In the election of Henry of Wierzbna (1302–19), the German party in the cathedral chapter won, but this victory cost the new bishop the enmity of the opposing faction. He was made guardian of the youthful Dukes of Wrocław, and this appointment, together with the factional disputes, led to the bringing of grave accusations against him. The researches of more recent times have proved the groundlessness of these attacks. He was kept in Avignon a number of years by a suit before the Curia which was finally settled in his favour. Notwithstanding the troubles of his life he was energetic in the performance of his duties.
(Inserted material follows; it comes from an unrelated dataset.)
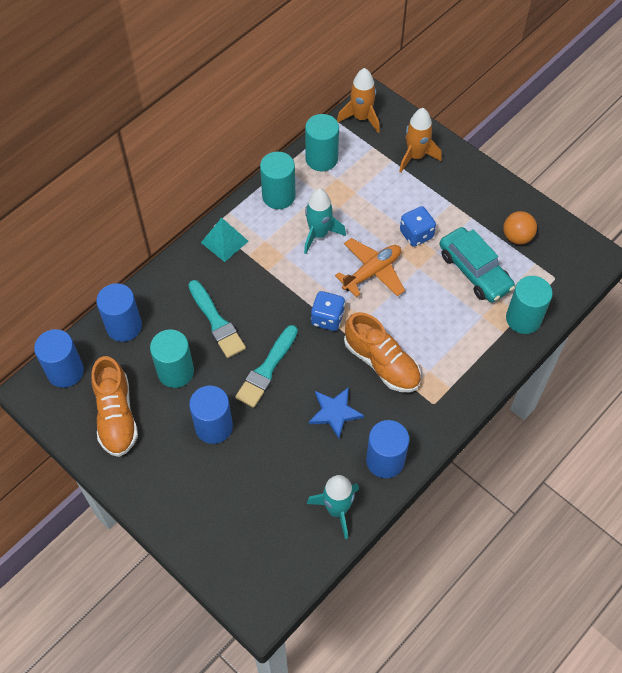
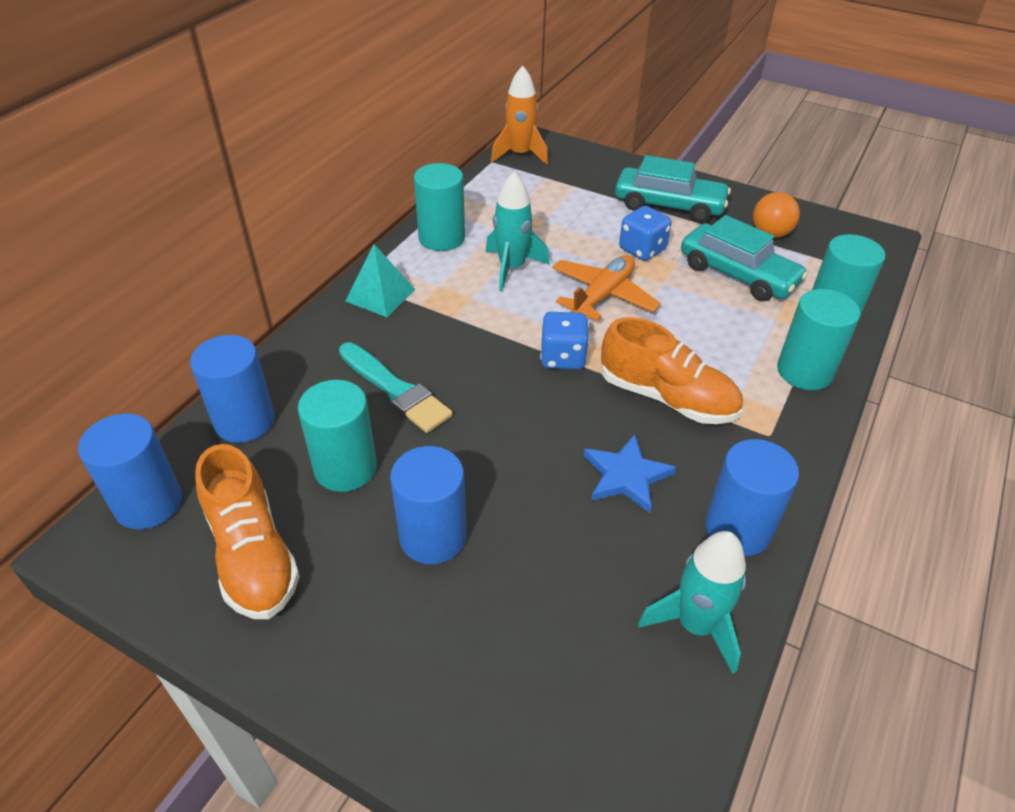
camera: 15 degrees left, 15 degrees down
(267, 369) = (495, 437): turquoise brush -> none
(321, 159) = (485, 196): turquoise cylinder -> turquoise cylinder (804, 371)
(415, 156) = (603, 179): orange rocket -> none
(454, 193) = (669, 205): none -> turquoise car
He carried on the construction of the cathedral, and in 1305 and 1316 held diocesan synods. The office of Auxiliary Bishop of Wrocław dates from his episcopate. After his death a divided vote led to a vacancy of the see. The two candidates, Wit and Lutold, elected by the opposing factions, finally resigned, and Pope John XXII transferred Nanker of Kraków to Wrocław (1326–41).

===Within Bohemia and the Habsburg Monarchy===

The constant division and subdivision of Silesian territory into small principalities for the members of the ruling families resulted in a condition of weakness that resulted in dependence on a stronger neighbour, and parts of Silesia thus came under the control of Bohemia (first between 1289 and 1306; definitely from 1327 onwards), which itself was part of the Holy Roman Empire. A quarrel broke out between Bishop Nanker and the suzerain of Silesia, King John I of Bohemia, when the king seized the castle of Milicz which belonged to the cathedral chapter. The bishop excommunicated the king and those members of the Council of Wrocław who sided with him. On account of this he was obliged to flee from Breslau and take refuge in Nysa, where he died.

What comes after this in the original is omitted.